In 2012, Russell Sage Foundation visiting scholar Dalton Conley condemned eugenics as a way to keep people separate or treat people as undesirables. He argued that genetics are less controllable and more diverse than previously understood. 
The Russell Sage Foundation was founded with a $10 million grant from Margaret Olivia Sage. That grant is worth the equivalent of $262 million in 2019 dollars. 
As of 2018, the Foundation had over $347 million in assets, earnings of over $16.7 million, and expenses of nearly $14.4 million. It gave $4 million in grants that year, mostly to universities and colleges as well as to Russell Sage Foundation initiatives. 
The Russell Sage Foundation leadership and staff largely come from educational institutions. 

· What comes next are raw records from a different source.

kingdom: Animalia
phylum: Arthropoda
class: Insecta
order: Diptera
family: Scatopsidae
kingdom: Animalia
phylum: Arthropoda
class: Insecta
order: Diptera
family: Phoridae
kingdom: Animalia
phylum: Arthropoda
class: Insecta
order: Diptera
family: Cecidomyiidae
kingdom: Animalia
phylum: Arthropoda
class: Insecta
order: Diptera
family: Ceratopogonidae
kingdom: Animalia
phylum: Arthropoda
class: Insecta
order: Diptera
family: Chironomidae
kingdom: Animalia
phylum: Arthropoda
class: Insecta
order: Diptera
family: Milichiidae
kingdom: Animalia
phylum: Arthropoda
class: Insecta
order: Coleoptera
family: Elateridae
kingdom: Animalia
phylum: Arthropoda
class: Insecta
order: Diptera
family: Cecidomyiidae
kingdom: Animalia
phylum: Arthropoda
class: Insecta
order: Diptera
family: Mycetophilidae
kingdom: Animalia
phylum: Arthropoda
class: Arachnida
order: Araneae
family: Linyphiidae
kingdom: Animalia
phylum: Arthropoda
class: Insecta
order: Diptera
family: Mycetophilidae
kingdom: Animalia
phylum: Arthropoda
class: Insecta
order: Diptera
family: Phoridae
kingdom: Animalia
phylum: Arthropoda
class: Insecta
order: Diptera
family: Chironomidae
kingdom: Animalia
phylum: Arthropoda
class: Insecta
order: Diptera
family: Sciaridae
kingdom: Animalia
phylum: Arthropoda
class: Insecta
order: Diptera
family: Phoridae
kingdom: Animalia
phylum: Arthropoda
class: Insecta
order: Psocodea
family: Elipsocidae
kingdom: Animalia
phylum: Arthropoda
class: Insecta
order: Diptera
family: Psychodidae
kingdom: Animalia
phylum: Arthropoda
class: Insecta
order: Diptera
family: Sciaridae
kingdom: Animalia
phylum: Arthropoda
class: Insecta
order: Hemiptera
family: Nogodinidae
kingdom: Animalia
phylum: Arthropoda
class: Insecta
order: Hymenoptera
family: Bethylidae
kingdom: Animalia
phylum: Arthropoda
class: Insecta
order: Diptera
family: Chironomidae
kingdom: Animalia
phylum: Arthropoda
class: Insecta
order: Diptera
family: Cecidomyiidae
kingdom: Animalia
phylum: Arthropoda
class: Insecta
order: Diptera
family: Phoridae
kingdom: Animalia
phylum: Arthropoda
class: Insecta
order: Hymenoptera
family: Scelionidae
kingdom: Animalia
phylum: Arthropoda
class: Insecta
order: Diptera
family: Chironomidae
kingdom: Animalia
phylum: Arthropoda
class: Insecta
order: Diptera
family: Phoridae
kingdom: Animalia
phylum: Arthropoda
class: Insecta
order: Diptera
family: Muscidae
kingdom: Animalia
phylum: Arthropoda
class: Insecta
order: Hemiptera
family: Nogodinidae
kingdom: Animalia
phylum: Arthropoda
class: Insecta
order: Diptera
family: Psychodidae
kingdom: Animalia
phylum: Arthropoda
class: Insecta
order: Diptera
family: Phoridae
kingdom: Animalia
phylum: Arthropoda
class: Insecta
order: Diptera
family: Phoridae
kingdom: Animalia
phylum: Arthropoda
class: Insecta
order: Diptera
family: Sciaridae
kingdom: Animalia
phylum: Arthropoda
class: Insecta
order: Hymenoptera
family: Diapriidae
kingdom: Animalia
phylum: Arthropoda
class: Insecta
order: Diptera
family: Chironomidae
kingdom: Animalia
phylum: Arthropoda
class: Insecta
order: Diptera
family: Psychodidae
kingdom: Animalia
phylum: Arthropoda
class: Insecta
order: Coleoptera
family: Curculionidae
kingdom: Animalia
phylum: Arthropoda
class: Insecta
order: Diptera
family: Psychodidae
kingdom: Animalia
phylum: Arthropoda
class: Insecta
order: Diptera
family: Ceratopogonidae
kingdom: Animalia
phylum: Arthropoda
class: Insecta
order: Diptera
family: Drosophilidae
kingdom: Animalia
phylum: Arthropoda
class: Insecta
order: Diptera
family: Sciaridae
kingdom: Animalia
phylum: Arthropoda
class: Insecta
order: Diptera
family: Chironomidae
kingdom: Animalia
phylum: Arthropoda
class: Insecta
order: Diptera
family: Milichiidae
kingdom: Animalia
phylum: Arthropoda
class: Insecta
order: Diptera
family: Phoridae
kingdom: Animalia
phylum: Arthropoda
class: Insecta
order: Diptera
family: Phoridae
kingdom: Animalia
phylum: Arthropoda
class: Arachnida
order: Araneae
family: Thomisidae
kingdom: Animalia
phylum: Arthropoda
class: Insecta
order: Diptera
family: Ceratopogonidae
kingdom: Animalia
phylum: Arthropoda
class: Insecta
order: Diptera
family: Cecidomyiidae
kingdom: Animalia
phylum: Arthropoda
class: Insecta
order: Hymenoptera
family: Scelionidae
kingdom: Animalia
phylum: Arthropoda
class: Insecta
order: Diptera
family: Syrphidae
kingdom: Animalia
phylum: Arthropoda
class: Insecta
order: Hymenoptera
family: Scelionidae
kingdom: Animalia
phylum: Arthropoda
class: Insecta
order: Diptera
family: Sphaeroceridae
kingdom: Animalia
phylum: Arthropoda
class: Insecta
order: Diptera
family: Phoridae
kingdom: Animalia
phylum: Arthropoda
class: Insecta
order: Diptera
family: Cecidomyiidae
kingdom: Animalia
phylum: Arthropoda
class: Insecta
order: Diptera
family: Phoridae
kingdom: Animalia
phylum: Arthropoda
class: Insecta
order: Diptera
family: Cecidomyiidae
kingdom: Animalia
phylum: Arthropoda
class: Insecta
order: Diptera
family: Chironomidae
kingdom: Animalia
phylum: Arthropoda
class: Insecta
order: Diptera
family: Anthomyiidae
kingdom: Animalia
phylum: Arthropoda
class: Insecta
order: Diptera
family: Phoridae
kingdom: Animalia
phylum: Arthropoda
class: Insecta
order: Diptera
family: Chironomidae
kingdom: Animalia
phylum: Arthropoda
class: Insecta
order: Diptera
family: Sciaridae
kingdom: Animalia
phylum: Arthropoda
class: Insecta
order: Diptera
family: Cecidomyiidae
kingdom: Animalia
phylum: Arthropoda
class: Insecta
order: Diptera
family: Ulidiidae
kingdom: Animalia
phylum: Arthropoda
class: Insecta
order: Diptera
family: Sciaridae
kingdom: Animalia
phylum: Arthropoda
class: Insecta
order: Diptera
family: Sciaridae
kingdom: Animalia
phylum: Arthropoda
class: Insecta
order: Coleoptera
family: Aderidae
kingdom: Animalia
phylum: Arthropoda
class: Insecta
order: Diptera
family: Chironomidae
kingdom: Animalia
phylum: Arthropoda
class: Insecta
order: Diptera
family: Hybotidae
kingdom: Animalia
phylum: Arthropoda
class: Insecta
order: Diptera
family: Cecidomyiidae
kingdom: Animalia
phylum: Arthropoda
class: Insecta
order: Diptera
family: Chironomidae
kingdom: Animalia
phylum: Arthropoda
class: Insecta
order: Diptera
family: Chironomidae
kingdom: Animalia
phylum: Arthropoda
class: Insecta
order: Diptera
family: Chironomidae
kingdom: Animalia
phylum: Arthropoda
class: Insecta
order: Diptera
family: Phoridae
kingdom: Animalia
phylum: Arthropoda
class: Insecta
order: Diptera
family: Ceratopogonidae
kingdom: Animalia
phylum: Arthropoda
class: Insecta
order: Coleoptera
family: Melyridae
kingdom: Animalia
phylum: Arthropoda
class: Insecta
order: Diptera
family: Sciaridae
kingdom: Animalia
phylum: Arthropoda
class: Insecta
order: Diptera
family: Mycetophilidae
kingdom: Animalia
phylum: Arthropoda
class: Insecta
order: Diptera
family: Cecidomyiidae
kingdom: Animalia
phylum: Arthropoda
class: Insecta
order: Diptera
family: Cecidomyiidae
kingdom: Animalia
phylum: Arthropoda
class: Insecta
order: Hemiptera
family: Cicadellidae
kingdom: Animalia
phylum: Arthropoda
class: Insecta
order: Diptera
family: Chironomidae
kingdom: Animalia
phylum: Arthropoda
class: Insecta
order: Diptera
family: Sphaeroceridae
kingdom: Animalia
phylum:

Claude Steele is an author, researcher, and professor of psychology in addition to being the Foundation’s board chair. Steele’s work focuses on the impacts of stereotypes and related actions on minorities’ educational attainment. 
Former journalist, editor, and Columbia University dean Nicholas Lemann is the Foundation’s vice chairman. 
Sheldon Danziger is president of the Foundation after years as a professor of public policy, population, and poverty at the University of Michigan. He has published a number of books through the Foundation since 2000. 
The Foundation’s chief financial officer, William Moon, previously worked as a CPA at PricewaterhouseCoopers and in senior roles with prominent foundations such as the College Board.